In preparation for being measured on college and career readiness next December by the Alabama Department of Education, the two school systems have made efforts to provide career readiness programs and dual enrollment options for their students.

“We’ve grown significantly in that area and have approximately 40 students in dual enrollment with Troy University with professors coming and holding classes on our campus,” Hicks said. “College and career readiness has grown significantly as far as our standards and having more students take part in those programs because we’ve been able to work it into their schedules.”

Hicks said the new block schedule has allowed CHHS to fill their 99 slots at the Troy-Pike Center for Technology for the first time.

PCS has also expanded its college and career readiness programs with eight total academies now offered to students and many students on track to graduate with associate’s degrees thanks to the dual enrollment program.

“We’ve got a lot of new initiatives with expansion of academy programs and we’ve got 109 students set to graduate with associate’s degrees,” Bazzell said. “This year we started our fifth and sixth grade and seventh and eighth grade STEM cohort groups and added the Exercise Science and Health Academy and the Health Inofrmation Management Academy.”

PCS also got further along in the planning phases of a projected $2.5 million building located off of US-231. The new location will be the Center for Advanced Academics and Accelerated Learning and will be sued for expanding the selection of similar courses.

Pike Liberal Arts School is also in the early planning stages for a new building on their campus after enrollment jumped higher than it has in years for the school.

“We try to add some more electives fro our students, but we’re limited by space right now so hopefully a new building will help us to expand that more,” said Headmaster Becky Baggett.

Troy University also experienced record enrollment at the school with 7,864 students enrolled at the beginning of the fall semester, 500 more than the year before.

Record international enrollment helped to boost that number higher with an estimated 500 new international students coming in this year.
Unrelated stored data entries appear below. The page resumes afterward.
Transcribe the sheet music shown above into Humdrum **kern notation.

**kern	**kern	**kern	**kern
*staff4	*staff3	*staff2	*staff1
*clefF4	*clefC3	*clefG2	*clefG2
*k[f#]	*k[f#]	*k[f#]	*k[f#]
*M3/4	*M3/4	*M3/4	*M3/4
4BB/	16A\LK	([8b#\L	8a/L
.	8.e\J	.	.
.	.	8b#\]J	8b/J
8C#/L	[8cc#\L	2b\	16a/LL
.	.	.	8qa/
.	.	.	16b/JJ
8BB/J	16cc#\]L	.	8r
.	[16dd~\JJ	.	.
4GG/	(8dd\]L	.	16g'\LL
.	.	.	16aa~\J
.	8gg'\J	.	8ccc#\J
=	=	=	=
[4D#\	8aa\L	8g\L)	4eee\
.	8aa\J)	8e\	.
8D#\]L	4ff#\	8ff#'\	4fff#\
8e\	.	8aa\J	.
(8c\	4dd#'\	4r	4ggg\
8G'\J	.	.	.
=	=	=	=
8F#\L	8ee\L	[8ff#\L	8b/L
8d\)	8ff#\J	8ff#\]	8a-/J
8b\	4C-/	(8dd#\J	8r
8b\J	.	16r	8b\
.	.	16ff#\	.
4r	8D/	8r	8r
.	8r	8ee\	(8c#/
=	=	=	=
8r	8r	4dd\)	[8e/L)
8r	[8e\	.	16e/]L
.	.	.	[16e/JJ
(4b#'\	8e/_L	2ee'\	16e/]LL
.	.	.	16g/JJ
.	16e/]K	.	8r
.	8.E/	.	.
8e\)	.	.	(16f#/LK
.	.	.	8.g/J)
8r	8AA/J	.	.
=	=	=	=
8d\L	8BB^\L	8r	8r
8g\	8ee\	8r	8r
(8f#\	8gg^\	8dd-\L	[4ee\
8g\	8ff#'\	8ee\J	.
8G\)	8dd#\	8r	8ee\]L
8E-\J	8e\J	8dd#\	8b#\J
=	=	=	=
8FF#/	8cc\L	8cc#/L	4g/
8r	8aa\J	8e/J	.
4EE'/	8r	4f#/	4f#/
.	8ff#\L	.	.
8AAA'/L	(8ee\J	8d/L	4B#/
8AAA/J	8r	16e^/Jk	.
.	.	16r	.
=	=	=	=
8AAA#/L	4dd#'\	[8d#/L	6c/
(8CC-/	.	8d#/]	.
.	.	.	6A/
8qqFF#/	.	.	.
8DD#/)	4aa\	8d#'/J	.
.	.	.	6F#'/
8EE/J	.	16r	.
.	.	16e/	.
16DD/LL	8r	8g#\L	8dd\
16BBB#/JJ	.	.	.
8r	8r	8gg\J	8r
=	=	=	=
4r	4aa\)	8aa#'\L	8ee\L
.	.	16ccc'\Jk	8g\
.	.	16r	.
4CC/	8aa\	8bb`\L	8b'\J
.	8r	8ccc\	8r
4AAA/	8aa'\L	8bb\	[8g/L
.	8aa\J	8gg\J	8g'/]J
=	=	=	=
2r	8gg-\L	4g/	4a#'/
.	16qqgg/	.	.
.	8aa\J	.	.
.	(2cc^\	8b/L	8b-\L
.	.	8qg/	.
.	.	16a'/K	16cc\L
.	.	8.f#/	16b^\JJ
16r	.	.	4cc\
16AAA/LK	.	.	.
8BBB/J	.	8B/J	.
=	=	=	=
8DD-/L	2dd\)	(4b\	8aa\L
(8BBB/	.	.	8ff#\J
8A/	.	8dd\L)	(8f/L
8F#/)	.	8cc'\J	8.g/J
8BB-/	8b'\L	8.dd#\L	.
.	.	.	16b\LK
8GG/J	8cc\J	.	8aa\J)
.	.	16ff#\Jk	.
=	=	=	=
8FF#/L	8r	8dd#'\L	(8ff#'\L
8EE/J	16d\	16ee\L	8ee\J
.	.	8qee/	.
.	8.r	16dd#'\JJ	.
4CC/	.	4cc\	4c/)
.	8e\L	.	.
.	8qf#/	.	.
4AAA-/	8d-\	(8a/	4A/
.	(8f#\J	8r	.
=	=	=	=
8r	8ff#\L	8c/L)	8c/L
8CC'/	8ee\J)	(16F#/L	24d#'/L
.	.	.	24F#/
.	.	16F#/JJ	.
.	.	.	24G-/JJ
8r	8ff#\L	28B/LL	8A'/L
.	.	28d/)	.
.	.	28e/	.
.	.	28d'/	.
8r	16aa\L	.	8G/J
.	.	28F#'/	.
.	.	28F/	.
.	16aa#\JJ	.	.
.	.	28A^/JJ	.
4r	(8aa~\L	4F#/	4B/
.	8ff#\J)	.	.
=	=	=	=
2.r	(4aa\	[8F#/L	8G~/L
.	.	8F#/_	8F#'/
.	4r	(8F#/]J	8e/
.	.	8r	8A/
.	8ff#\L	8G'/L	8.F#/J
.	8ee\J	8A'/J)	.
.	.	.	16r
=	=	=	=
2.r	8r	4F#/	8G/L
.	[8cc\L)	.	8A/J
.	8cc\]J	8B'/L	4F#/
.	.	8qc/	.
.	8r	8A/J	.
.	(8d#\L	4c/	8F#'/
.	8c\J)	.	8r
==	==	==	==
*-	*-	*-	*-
The university usually only sees about 325 new international students come in each year.

The university also opened up its International Arts Center and Cultural Arts Park earlier this fall.

New Life Christian Academy and Pike County Elementary School both got special boosts to their pre-k programs with big grants from the governor’s office.

New Life got about $82,000 to help with their program and PCES got $120,000.

The grant allowed PCES to start a Pre-K program and gave NLCA the freedom to offer the program to those in need.

“This grant opened the doors economically to people who might not have the funding to pay tuition,” said Annie Blackmon, director at NLCA.

“We’ve had pre-k programs at Goshen and Banks, but we were excited to get funding for a pre-k program at the elementary school,” Bazzell said.